This item is available under a Creative Commons License for non-commercial use only
This thesis reviews the current state of photometric classification in Astronomy and identifies two main gaps: a dependence on handcrafted rules, and a lack of interpretability in the more successful classifiers. To address this, Deep Learning and Computer Vision were used to create a more interpretable model, using unsupervised training to reduce human bias.
The main contribution is the investigation into the impact of using unsupervised feature-extraction from multi-wavelength image data for the classification task. The feature-extraction is achieved by implementing an unsupervised Deep Belief Network to extract lower-dimensionality features from the multi-wavelength image data captured by the Sloan Digital Sky Survey. These features are used in a Random Forest classifier alongside 10 color values, calculated from the differences in magnitude between the wavelength bands. These results are compared to a separate Random Forest classifier which was trained on only the 10 color values.
A statistically significant increase in the macro-averaged F1 score of 0.0361 above the baseline result was achieved, indicating that the novel features were useful in the classification task. Increases in the individual F1 scores of each class were found to be 0.0627 for stars, 0.0206 for galaxies and 0.0252 for QSOs.
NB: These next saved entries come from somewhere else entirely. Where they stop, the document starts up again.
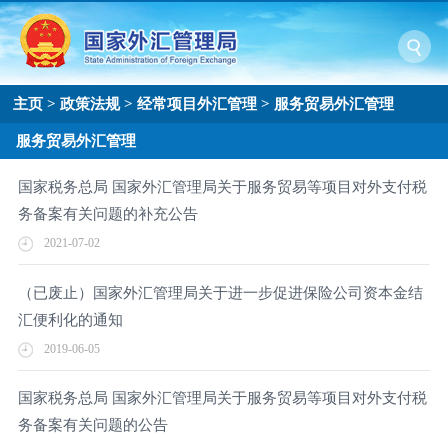
主页
>
政策法规
>
经常项目外汇管理
>
服务贸易外汇管理
服务贸易外汇管理
国家税务总局 国家外汇管理局关于服务贸易等项目对外支付税
务备案有关问题的补充公告
2021-07-02
（已废止）国家外汇管理局关于进一步促进保险公司资本金结
汇便利化的通知
2019-06-05
国家税务总局 国家外汇管理局关于服务贸易等项目对外支付税
务备案有关问题的公告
Relative to the baseline results, the novel features added a 4.35% increase to the overall result, 7.81% to the star class, 2.20% for the galaxy class and 3.32% for the QSO class.
An analysis of the model suggests that further improvements might be achieved by implementing a sparsity goal for the unsupervised feature-extraction training.
Lindh, A. (2016)Investigating the Impact of Unsupervised Feature-Extraction from Multi-Wavelength Image Data for Photometric Classification of Stars, Galaxies and QSOs, Dissertation, Dublin Institute of Technology.